Specifically, Faster R-CNN is a two-stage object detection model. The first stage involves a Region Proposal Network (RPN) that generates object proposals. The RPN slides over the feature map obtained from the input image and outputs a set of rectangular object proposals (anchors) along with objectness scores. Mathematically, for a given anchor $a$, the RPN predicts a bounding box regression $\Delta a = (\Delta x, \Delta y, \Delta w, \Delta h)$ to adjust the anchor’s position and size, leading to the refined anchor $a' = a + \Delta a$. The objectness score $o_a$ indicates the likelihood of the anchor containing an object.

The second stage of Faster R-CNN refines these proposals and classifies them. Each proposal is pooled to a fixed-size feature map and then passed through a series of fully connected layers. The output includes a refined bounding box $\Delta b$ and a set of class probabilities $p$. In the context of Faster R-CNN, anchor boxes are predefined bounding boxes of various scales and aspect ratios that serve as references for object detection. The optimization of these anchor boxes is crucial, especially in datasets where objects vary significantly in size.

Integrating the FPN with Faster R-CNN significantly enhances the model’s performance, particularly in the context of anchor box optimization. FPN constructs a top-down architecture with lateral connections, facilitating the use of multi-scale, pyramidal hierarchy features. This multi-level feature representation allows for a more effective deployment of anchor boxes across different scales, compared to a Faster R-CNN model without FPN. In a standard Faster R-CNN without FPN, anchor boxes are applied to a single-scale feature map, which can limit their effectiveness in detecting objects of varying sizes. However, with FPN, anchor boxes are strategically distributed across different levels of the feature pyramid. This approach enables the model to better match anchor boxes with objects of corresponding sizes at different levels of the pyramid, enhancing the model’s ability to detect objects across a broader range of sizes. The combination of optimized anchor boxes and the multi-scale feature representation of FPN provides a robust framework for accurately identifying and localizing objects in complex scenes, making it particularly beneficial for scenarios with diverse object sizes and dimensions.

Anchor box optimization strategies

We conducted a comparative analysis of model performances under four distinct anchor box optimization strategies. These included:

1.
The default anchor box configuration as provided by a third-party framework (torchvision, in our experiments);
2.
The anchor box configuration recommended in the official example code⁴³ of the SeaDronesSee dataset;
3.
Anchor box sizes derived from IoU-based clustering⁴⁰;
4.
Anchor box sizes determined through k-means clustering;
5.
Configurations optimized for specific FPN feature map layers based on the k-menas clustering.

Each of these approaches represents a unique method of tuning anchor boxes, offering insights into how different configurations impact the model’s ability to accurately detect and localize objects in marine SAR scenarios.

Specifically, the default configuration in torchvision utilizes anchor boxes with sizes of 32, 64, 128, 256, and 512, and aspect ratios of 0.5, 1.0, and 2.0. In contrast, the official example code⁴³ of the SeaDronesSee dataset recommends a broader range of sizes: 8, 16, 32, 64, 128, 256, and 512, with the same aspect ratios of 0.5, 1.0, and 2.0.

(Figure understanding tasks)
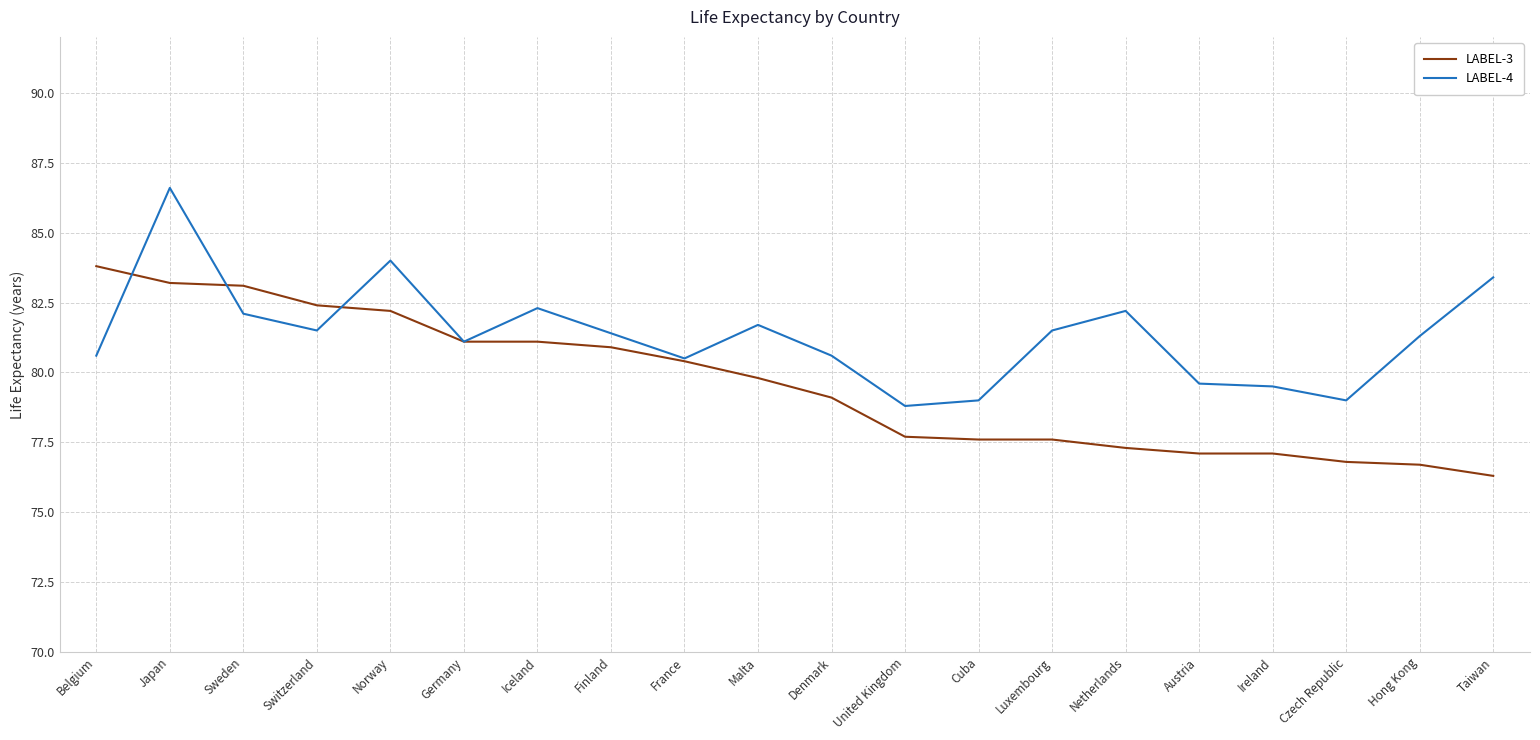

What is the difference between the second highest and second lowest values in the LABEL-4 series?

5.0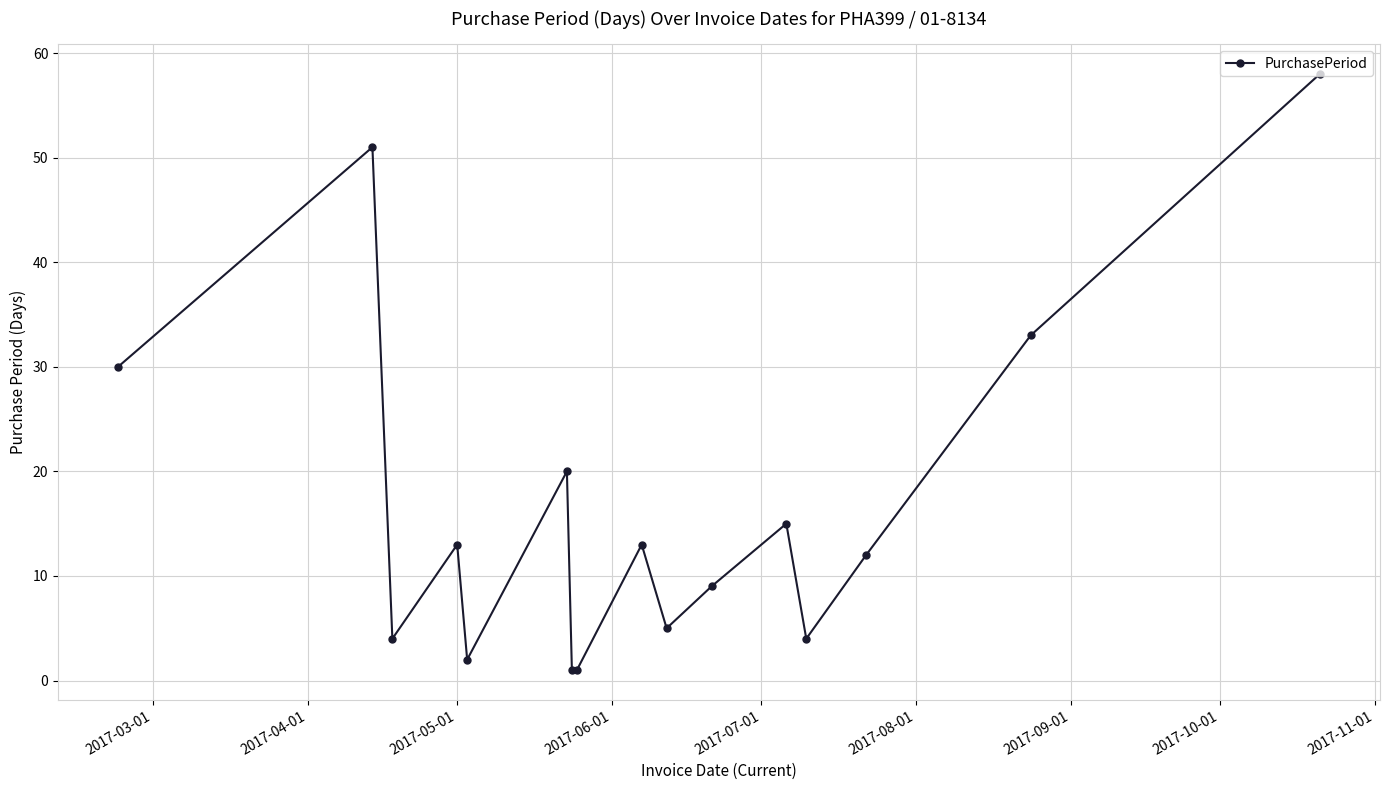

What is the value of the 14th point from the left?

12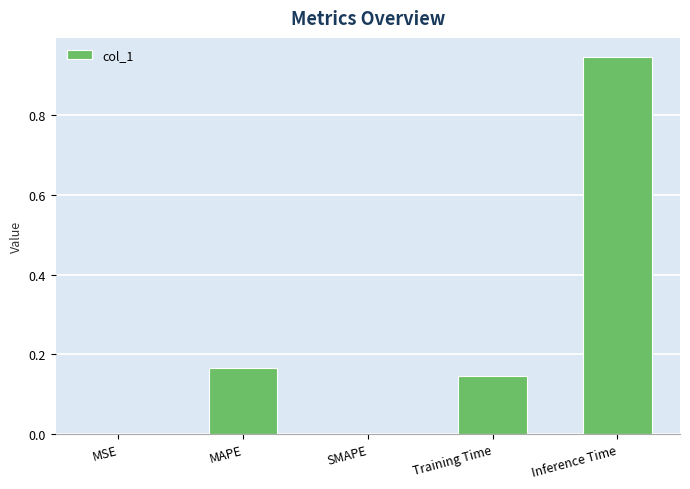

The chart shows a value of -0.5 at SMAPE. True or false?

False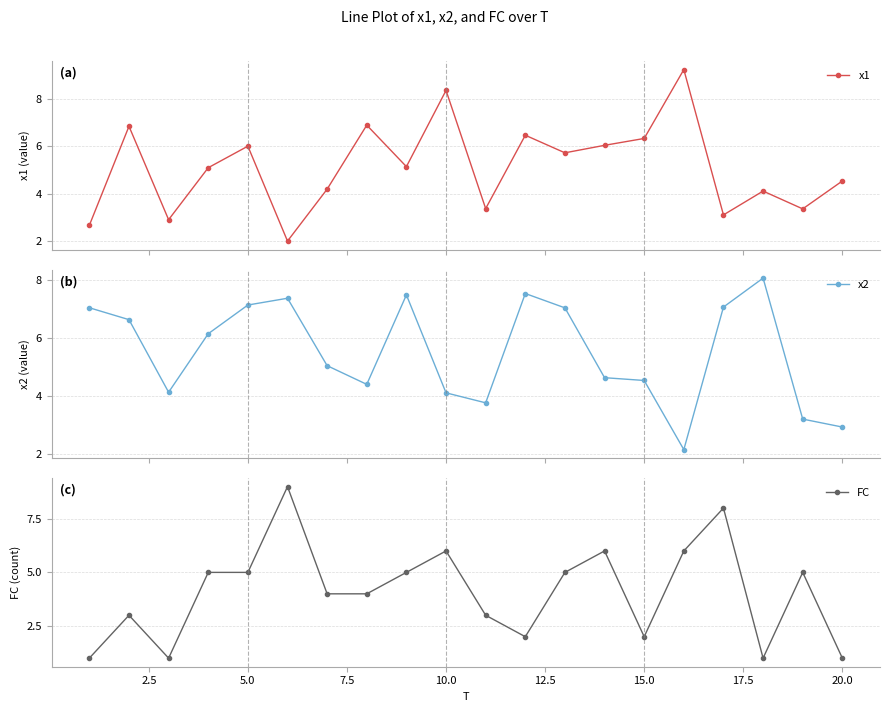

Count the number of categories in the chart.

20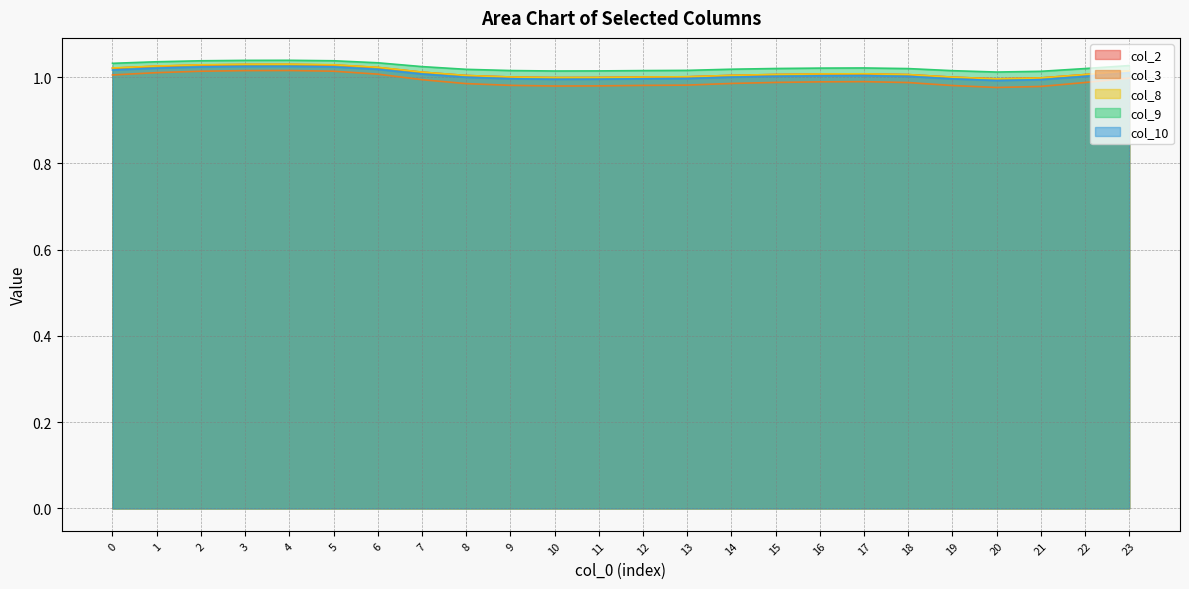

List the series in order of their peak value, lowest first.

col_3, col_10, col_2, col_8, col_9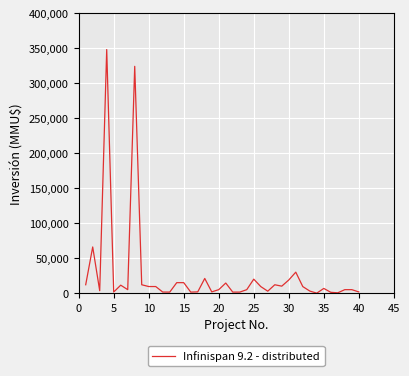

What is the difference between the maximum and minimum values?

347990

#### WORK TO COMPLETE:
1/ According to the Faster R-CNN text, what does the objectness score $o_a$ indicate?
2/ In the Faster R-CNN text, retype everything from "Each of these" down to "same aspect ratios of 0.5, 1.0, and 2.0.".
3/ List every anchor box size that the Faster R-CNN text says the official SeaDronesSee example code recommends.

#### EXERCISE RESPONSES:
1/ The likelihood of the anchor containing an object.

2/
Each of these approaches represents a unique method of tuning anchor boxes, offering insights into how different configurations impact the model’s ability to accurately detect and localize objects in marine SAR scenarios.

Specifically, the default configuration in torchvision utilizes anchor boxes with sizes of 32, 64, 128, 256, and 512, and aspect ratios of 0.5, 1.0, and 2.0. In contrast, the official example code⁴³ of the SeaDronesSee dataset recommends a broader range of sizes: 8, 16, 32, 64, 128, 256, and 512, with the same aspect ratios of 0.5, 1.0, and 2.0.

3/ 8, 16, 32, 64, 128, 256, 512